I bought into the R series for a number of reasons, and settled on an R3 because of the attractive price (because it is bulkier and doesn't have the 'family' look it is cheaper), but I have regularily used and R4 and quite liked it. The things I like about these cameras are that they are, for the most part very reliable. This goes hand in hand with the availability of repair parts. Being in the industry I know that, for example, if you drop your F3 and crack the prism housing (a fairly common occurence, it seems), unless you buy used you're pooched. Same if the shutter goes. Same if the shutter goes on your FE/FM (though not FE2/FM2). Recently took 10 months to get a replacement prism for an F4 for a customer, a camera that he only bought new in 1994. When I bought my R3 (made in 1977), it was mint except that the light-trapping around the back door was shot, and the battery check LED didn't work, plus the bottom plate had a small ding (okay, maybe not 'mint'), but Leica had all these parts in stock and was able to make the camera as good as new. This is what I find very impressive about Leica, and why I get annoyed at times with the 'quality control freaks'. Maybe not all their cameras are perfect, but they sure as heck back them up for a lot longer than anyone else. (end of minor rant). The lenses of course are suberb, but if you need anymore than the basics you are going to have your bank account seriously depleted.
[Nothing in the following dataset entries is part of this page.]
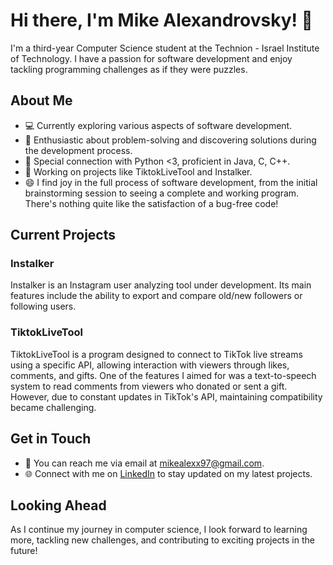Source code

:# Hi there, I'm Mike Alexandrovsky! 👋

I'm a third-year Computer Science student at the Technion - Israel Institute of Technology. I have a passion for software development and enjoy tackling programming challenges as if they were puzzles.

## About Me

- 💻 Currently exploring various aspects of software development.
- 🧩 Enthusiastic about problem-solving and discovering solutions during the development process.
- 🌟 Special connection with Python <3, proficient in Java, C, C++.
- 🚀 Working on projects like TiktokLiveTool and Instalker.
- 😄 I find joy in the full process of software development, from the initial brainstorming session to seeing a complete and working program. There's nothing quite like the satisfaction of a bug-free code!

## Current Projects

### Instalker
Instalker is an Instagram user analyzing tool under development. Its main features include the ability to export and compare old/new followers or following users.

### TiktokLiveTool
TiktokLiveTool is a program designed to connect to TikTok live streams using a specific API, allowing interaction with viewers through likes, comments, and gifts. One of the features I aimed for was a text-to-speech system to read comments from viewers who donated or sent a gift. However, due to constant updates in TikTok's API, maintaining compatibility became challenging.

## Get in Touch

- 📧 You can reach me via email at [mikealexx97@gmail.com](mailto:mikealexx97@gmail.com).
- 🌐 Connect with me on [LinkedIn](https://www.linkedin.com/in/mikealexx/) to stay updated on my latest projects.

## Looking Ahead

As I continue my journey in computer science, I look forward to learning more, tackling new challenges, and contributing to exciting projects in the future!


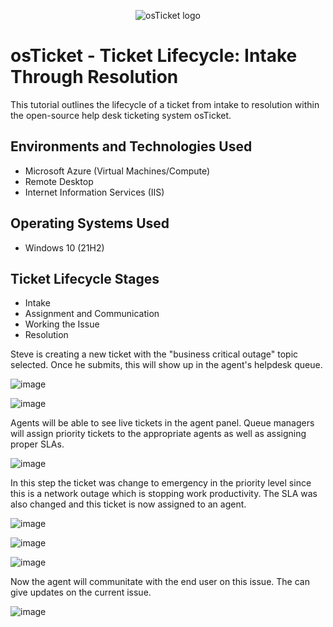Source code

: <p align="center">
<img src="https://i.imgur.com/Clzj7Xs.png" alt="osTicket logo"/>
</p>

<h1>osTicket - Ticket Lifecycle: Intake Through Resolution</h1>
This tutorial outlines the lifecycle of a ticket from intake to resolution within the open-source help desk ticketing system osTicket.<br />




<h2>Environments and Technologies Used</h2>

- Microsoft Azure (Virtual Machines/Compute)
- Remote Desktop
- Internet Information Services (IIS)

<h2>Operating Systems Used </h2>

- Windows 10</b> (21H2)

<h2>Ticket Lifecycle Stages</h2>

- Intake
- Assignment and Communication
- Working the Issue
- Resolution











Steve is creating a new ticket with the "business critical outage" topic selected. Once he submits, this will show up in the agent's helpdesk queue.

![image](https://github.com/AntIT-1/ticket-lifecycle/assets/141161539/9ef8c97f-ce1e-4fc5-b383-ac8061b0347d)

![image](https://github.com/AntIT-1/ticket-lifecycle/assets/141161539/680a7171-9690-443a-9ac2-1de2fe87b038)






Agents will be able to see live tickets in the agent panel. Queue managers will assign priority tickets to the appropriate agents as well as assigning proper SLAs.

![image](https://github.com/AntIT-1/ticket-lifecycle/assets/141161539/859e1867-6ec0-4a60-a89b-0cded5d6e144)






In this step the ticket was change to emergency in the priority level since this is a network outage which is stopping work productivity. The SLA was also changed and this ticket is now assigned to an agent. 

![image](https://github.com/AntIT-1/ticket-lifecycle/assets/141161539/739ad142-8f02-40c6-8833-928c45200e25)

![image](https://github.com/AntIT-1/ticket-lifecycle/assets/141161539/9d1e8ab1-ce20-46ab-b6a0-01d92ea5bfa8)

![image](https://github.com/AntIT-1/ticket-lifecycle/assets/141161539/5a869fba-2bc9-4dfa-af9d-f37904efe847)

Now the agent will communitate with the end user on this issue. The can give updates on the current issue. 

![image](https://github.com/AntIT-1/ticket-lifecycle/assets/141161539/8c564a6c-66f5-4713-beae-d3b44f010aff)









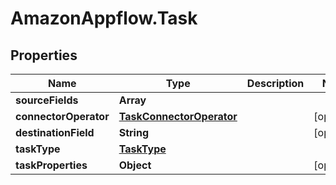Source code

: # AmazonAppflow.Task

## Properties

Name | Type | Description | Notes
------------ | ------------- | ------------- | -------------
**sourceFields** | **Array** |  | 
**connectorOperator** | [**TaskConnectorOperator**](TaskConnectorOperator.md) |  | [optional] 
**destinationField** | **String** |  | [optional] 
**taskType** | [**TaskType**](TaskType.md) |  | 
**taskProperties** | **Object** |  | [optional]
-- Bob Todrick (bobtodrick@yahoo.com), October 13, 2001.

I wonder if you would consider having your F3 body converted to accept R lenses? See here: http://nemeng.com/equipme nt/f2ar.html.

-- Hoyin Lee (leehoyin@hutchcity.com), October 13, 2001.

Bob is certainly right about Leica backing up their cameras longer than anyone else. Even though it is costly, you can still get brand new meter parts for even a CL from the 1970's for example.

-- Andrew Schank (aschank@flash.net), October 13, 2001.

Hoyin, I have looked into that F to R conversion but didn't like the permanence of it.

-- ray tai (razerx@netvigator.com), October 13, 2001.

Wow, what an idea! The best of both worlds. Ray, what's wrong with permanence? You can always buy another F2 . . .

-- Bob Fleischman (RFXMAIL@prodigy.net), October 13, 2001.

A big advantage to my way of thinking of the R series cameras is that, unlike the F3, they offer spot and center weighted metering, whereas the F3 offers only center weighted metering. The motor drive issues seem to me to be largely academic for most users. I have the R-winder and like it a good deal when I need it (for portraits usually) and cannot really think of a use for a 3-5fps motor. The F3 is a good camera, but the R4s is smaller and you can use Leica optics which is what it is all about...

-- Robin Smith (smith_robin@hotmail.com), October 15, 2001.

I just wanted to thank everyone who has contributed to this thread for their very helpful comments and suggestions. I've decided to buy the R4s with a 50 Summicron lens and will post my thoughts once I've had time to use it a bit.